(DIRECTIONS): Write out every one of the lines below, keeping each character, space, and line break the same.

(DATA UNDER STUDY):
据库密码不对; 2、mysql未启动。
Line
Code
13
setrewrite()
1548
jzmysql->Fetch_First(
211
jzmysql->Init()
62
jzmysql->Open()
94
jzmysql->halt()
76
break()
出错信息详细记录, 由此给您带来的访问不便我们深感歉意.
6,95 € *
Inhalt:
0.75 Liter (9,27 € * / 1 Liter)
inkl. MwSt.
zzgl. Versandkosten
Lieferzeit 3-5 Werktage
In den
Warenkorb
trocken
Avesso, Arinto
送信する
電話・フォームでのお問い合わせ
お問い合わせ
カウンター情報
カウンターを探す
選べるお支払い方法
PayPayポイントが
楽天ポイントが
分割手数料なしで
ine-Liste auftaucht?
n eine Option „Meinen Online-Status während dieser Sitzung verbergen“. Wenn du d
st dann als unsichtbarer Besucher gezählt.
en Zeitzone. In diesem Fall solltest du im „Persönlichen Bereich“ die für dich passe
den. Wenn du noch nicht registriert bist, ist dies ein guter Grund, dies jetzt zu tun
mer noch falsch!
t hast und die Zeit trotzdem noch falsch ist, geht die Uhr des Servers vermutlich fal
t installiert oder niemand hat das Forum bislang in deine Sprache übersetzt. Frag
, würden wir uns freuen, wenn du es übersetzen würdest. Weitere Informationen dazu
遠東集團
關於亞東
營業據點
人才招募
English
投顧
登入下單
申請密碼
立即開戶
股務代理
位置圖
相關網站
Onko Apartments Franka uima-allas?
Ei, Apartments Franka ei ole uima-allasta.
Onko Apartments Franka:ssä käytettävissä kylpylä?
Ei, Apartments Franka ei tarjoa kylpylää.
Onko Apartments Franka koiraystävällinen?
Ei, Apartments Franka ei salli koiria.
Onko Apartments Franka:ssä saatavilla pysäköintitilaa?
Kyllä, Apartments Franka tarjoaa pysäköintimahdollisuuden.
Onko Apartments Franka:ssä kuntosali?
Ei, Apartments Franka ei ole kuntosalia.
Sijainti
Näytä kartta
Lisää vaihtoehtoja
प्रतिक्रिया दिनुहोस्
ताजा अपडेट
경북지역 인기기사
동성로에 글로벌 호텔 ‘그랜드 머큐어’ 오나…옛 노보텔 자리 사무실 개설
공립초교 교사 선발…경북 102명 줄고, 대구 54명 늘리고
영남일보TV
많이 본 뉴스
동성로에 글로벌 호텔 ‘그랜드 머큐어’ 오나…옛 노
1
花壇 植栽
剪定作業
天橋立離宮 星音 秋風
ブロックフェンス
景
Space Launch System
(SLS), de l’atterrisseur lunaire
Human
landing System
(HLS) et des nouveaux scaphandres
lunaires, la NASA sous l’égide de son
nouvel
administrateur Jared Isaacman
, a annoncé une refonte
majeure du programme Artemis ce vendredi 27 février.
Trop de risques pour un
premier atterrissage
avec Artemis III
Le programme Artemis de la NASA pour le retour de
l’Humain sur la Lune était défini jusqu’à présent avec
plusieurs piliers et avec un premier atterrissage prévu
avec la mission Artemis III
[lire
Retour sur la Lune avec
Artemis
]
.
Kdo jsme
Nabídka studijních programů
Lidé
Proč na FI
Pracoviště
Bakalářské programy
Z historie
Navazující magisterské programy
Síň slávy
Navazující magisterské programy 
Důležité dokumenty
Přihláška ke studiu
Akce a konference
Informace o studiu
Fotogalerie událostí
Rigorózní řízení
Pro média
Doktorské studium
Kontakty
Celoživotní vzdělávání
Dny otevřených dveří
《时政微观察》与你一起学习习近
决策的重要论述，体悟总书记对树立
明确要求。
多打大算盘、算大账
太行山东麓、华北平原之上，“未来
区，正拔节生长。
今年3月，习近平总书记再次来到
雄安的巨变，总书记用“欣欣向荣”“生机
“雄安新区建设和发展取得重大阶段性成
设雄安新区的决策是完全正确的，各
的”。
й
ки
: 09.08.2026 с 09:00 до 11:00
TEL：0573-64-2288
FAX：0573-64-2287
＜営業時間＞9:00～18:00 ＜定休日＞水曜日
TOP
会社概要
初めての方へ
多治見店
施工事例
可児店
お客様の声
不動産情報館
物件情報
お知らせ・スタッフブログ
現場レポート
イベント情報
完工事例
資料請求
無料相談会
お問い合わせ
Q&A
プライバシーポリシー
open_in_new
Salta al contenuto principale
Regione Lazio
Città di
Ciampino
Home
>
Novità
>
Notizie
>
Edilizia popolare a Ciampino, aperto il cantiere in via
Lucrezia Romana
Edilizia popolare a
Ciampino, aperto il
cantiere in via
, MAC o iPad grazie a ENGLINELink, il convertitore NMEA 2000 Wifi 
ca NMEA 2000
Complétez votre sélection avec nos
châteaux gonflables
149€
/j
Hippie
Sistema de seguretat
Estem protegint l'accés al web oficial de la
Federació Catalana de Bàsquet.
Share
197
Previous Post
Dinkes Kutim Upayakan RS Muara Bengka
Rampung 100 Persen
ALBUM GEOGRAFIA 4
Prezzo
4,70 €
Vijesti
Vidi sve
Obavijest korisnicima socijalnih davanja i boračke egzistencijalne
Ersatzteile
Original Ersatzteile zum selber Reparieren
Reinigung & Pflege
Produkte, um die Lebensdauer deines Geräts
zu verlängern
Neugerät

(ANSWER TO THIS PROBLEM):
据库密码不对; 2、mysql未启动。
Line
Code
13
setrewrite()
1548
jzmysql->Fetch_First(
211
jzmysql->Init()
62
jzmysql->Open()
94
jzmysql->halt()
76
break()
出错信息详细记录, 由此给您带来的访问不便我们深感歉意.
6,95 € *
Inhalt:
0.75 Liter (9,27 € * / 1 Liter)
inkl. MwSt.
zzgl. Versandkosten
Lieferzeit 3-5 Werktage
In den
Warenkorb
trocken
Avesso, Arinto
送信する
電話・フォームでのお問い合わせ
お問い合わせ
カウンター情報
カウンターを探す
選べるお支払い方法
PayPayポイントが
楽天ポイントが
分割手数料なしで
ine-Liste auftaucht?
n eine Option „Meinen Online-Status während dieser Sitzung verbergen“. Wenn du d
st dann als unsichtbarer Besucher gezählt.
en Zeitzone. In diesem Fall solltest du im „Persönlichen Bereich“ die für dich passe
den. Wenn du noch nicht registriert bist, ist dies ein guter Grund, dies jetzt zu tun
mer noch falsch!
t hast und die Zeit trotzdem noch falsch ist, geht die Uhr des Servers vermutlich fal
t installiert oder niemand hat das Forum bislang in deine Sprache übersetzt. Frag
, würden wir uns freuen, wenn du es übersetzen würdest. Weitere Informationen dazu
遠東集團
關於亞東
營業據點
人才招募
English
投顧
登入下單
申請密碼
立即開戶
股務代理
位置圖
相關網站
Onko Apartments Franka uima-allas?
Ei, Apartments Franka ei ole uima-allasta.
Onko Apartments Franka:ssä käytettävissä kylpylä?
Ei, Apartments Franka ei tarjoa kylpylää.
Onko Apartments Franka koiraystävällinen?
Ei, Apartments Franka ei salli koiria.
Onko Apartments Franka:ssä saatavilla pysäköintitilaa?
Kyllä, Apartments Franka tarjoaa pysäköintimahdollisuuden.
Onko Apartments Franka:ssä kuntosali?
Ei, Apartments Franka ei ole kuntosalia.
Sijainti
Näytä kartta
Lisää vaihtoehtoja
प्रतिक्रिया दिनुहोस्
ताजा अपडेट
경북지역 인기기사
동성로에 글로벌 호텔 ‘그랜드 머큐어’ 오나…옛 노보텔 자리 사무실 개설
공립초교 교사 선발…경북 102명 줄고, 대구 54명 늘리고
영남일보TV
많이 본 뉴스
동성로에 글로벌 호텔 ‘그랜드 머큐어’ 오나…옛 노
1
花壇 植栽
剪定作業
天橋立離宮 星音 秋風
ブロックフェンス
景
Space Launch System
(SLS), de l’atterrisseur lunaire
Human
landing System
(HLS) et des nouveaux scaphandres
lunaires, la NASA sous l’égide de son
nouvel
administrateur Jared Isaacman
, a annoncé une refonte
majeure du programme Artemis ce vendredi 27 février.
Trop de risques pour un
premier atterrissage
avec Artemis III
Le programme Artemis de la NASA pour le retour de
l’Humain sur la Lune était défini jusqu’à présent avec
plusieurs piliers et avec un premier atterrissage prévu
avec la mission Artemis III
[lire
Retour sur la Lune avec
Artemis
]
.
Kdo jsme
Nabídka studijních programů
Lidé
Proč na FI
Pracoviště
Bakalářské programy
Z historie
Navazující magisterské programy
Síň slávy
Navazující magisterské programy 
Důležité dokumenty
Přihláška ke studiu
Akce a konference
Informace o studiu
Fotogalerie událostí
Rigorózní řízení
Pro média
Doktorské studium
Kontakty
Celoživotní vzdělávání
Dny otevřených dveří
《时政微观察》与你一起学习习近
决策的重要论述，体悟总书记对树立
明确要求。
多打大算盘、算大账
太行山东麓、华北平原之上，“未来
区，正拔节生长。
今年3月，习近平总书记再次来到
雄安的巨变，总书记用“欣欣向荣”“生机
“雄安新区建设和发展取得重大阶段性成
设雄安新区的决策是完全正确的，各
的”。
й
ки
: 09.08.2026 с 09:00 до 11:00
TEL：0573-64-2288
FAX：0573-64-2287
＜営業時間＞9:00～18:00 ＜定休日＞水曜日
TOP
会社概要
初めての方へ
多治見店
施工事例
可児店
お客様の声
不動産情報館
物件情報
お知らせ・スタッフブログ
現場レポート
イベント情報
完工事例
資料請求
無料相談会
お問い合わせ
Q&A
プライバシーポリシー
open_in_new
Salta al contenuto principale
Regione Lazio
Città di
Ciampino
Home
>
Novità
>
Notizie
>
Edilizia popolare a Ciampino, aperto il cantiere in via
Lucrezia Romana
Edilizia popolare a
Ciampino, aperto il
cantiere in via
, MAC o iPad grazie a ENGLINELink, il convertitore NMEA 2000 Wifi 
ca NMEA 2000
Complétez votre sélection avec nos
châteaux gonflables
149€
/j
Hippie
Sistema de seguretat
Estem protegint l'accés al web oficial de la
Federació Catalana de Bàsquet.
Share
197
Previous Post
Dinkes Kutim Upayakan RS Muara Bengka
Rampung 100 Persen
ALBUM GEOGRAFIA 4
Prezzo
4,70 €
Vijesti
Vidi sve
Obavijest korisnicima socijalnih davanja i boračke egzistencijalne
Ersatzteile
Original Ersatzteile zum selber Reparieren
Reinigung & Pflege
Produkte, um die Lebensdauer deines Geräts
zu verlängern
Neugerät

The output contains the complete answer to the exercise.